◆ How to complete this task:
Would you please repeat all of the data exactly, omitting the pictures?

◆ Data extract:
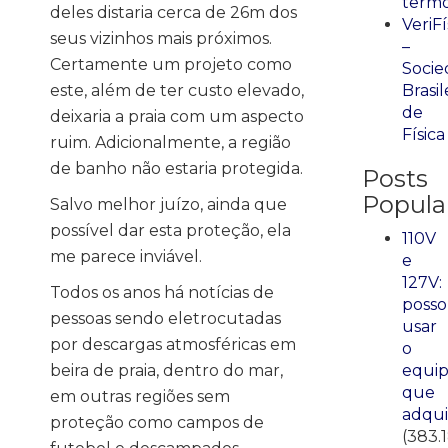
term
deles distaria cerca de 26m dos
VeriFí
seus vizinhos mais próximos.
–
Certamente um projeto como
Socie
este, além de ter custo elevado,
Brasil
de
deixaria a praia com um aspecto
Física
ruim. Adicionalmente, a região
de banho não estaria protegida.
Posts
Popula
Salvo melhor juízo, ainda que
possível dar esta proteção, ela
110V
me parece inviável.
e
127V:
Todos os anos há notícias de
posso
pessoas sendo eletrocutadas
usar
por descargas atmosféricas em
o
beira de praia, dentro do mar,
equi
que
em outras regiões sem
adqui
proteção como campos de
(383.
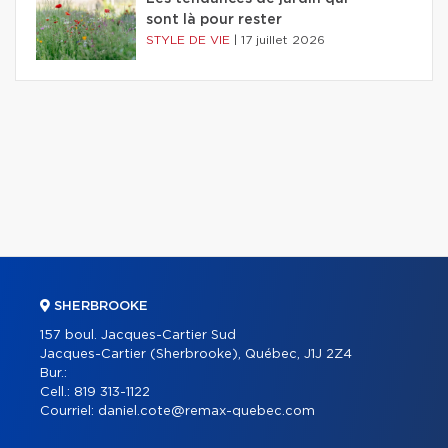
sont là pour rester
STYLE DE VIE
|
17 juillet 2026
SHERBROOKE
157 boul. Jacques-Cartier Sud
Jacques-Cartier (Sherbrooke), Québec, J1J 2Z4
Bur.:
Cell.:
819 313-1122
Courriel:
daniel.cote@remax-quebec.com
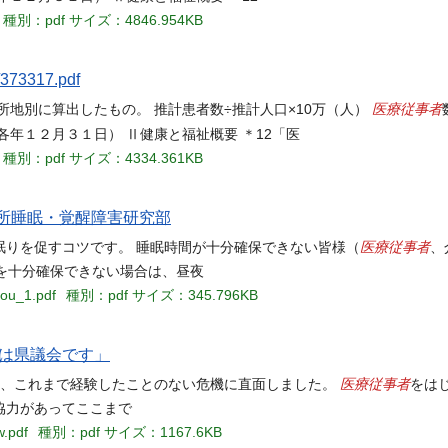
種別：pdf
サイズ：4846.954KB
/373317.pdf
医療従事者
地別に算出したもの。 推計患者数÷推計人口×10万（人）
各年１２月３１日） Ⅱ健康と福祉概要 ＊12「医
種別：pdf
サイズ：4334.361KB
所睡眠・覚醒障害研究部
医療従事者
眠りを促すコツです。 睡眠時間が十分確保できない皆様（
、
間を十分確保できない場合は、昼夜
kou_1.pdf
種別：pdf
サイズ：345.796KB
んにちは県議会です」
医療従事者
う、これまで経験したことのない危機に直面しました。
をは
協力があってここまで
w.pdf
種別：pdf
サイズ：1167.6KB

◆ Expected answer:
term
deles distaria cerca de 26m dos
VeriFí
seus vizinhos mais próximos.
–
Certamente um projeto como
Socie
este, além de ter custo elevado,
Brasil
de
deixaria a praia com um aspecto
Física
ruim. Adicionalmente, a região
de banho não estaria protegida.
Posts
Popula
Salvo melhor juízo, ainda que
possível dar esta proteção, ela
110V
me parece inviável.
e
127V:
Todos os anos há notícias de
posso
pessoas sendo eletrocutadas
usar
por descargas atmosféricas em
o
beira de praia, dentro do mar,
equi
que
em outras regiões sem
adqui
proteção como campos de
(383.
sont là pour rester
STYLE DE VIE
|
17 juillet 2026
SHERBROOKE
157 boul. Jacques-Cartier Sud
Jacques-Cartier (Sherbrooke), Québec, J1J 2Z4
Bur.:
Cell.:
819 313-1122
Courriel:
daniel.cote@remax-quebec.com
種別：pdf
サイズ：4846.954KB
/373317.pdf
医療従事者
地別に算出したもの。 推計患者数÷推計人口×10万（人）
各年１２月３１日） Ⅱ健康と福祉概要 ＊12「医
種別：pdf
サイズ：4334.361KB
所睡眠・覚醒障害研究部
医療従事者
眠りを促すコツです。 睡眠時間が十分確保できない皆様（
、
間を十分確保できない場合は、昼夜
kou_1.pdf
種別：pdf
サイズ：345.796KB
んにちは県議会です」
医療従事者
う、これまで経験したことのない危機に直面しました。
をは
協力があってここまで
w.pdf
種別：pdf
サイズ：1167.6KB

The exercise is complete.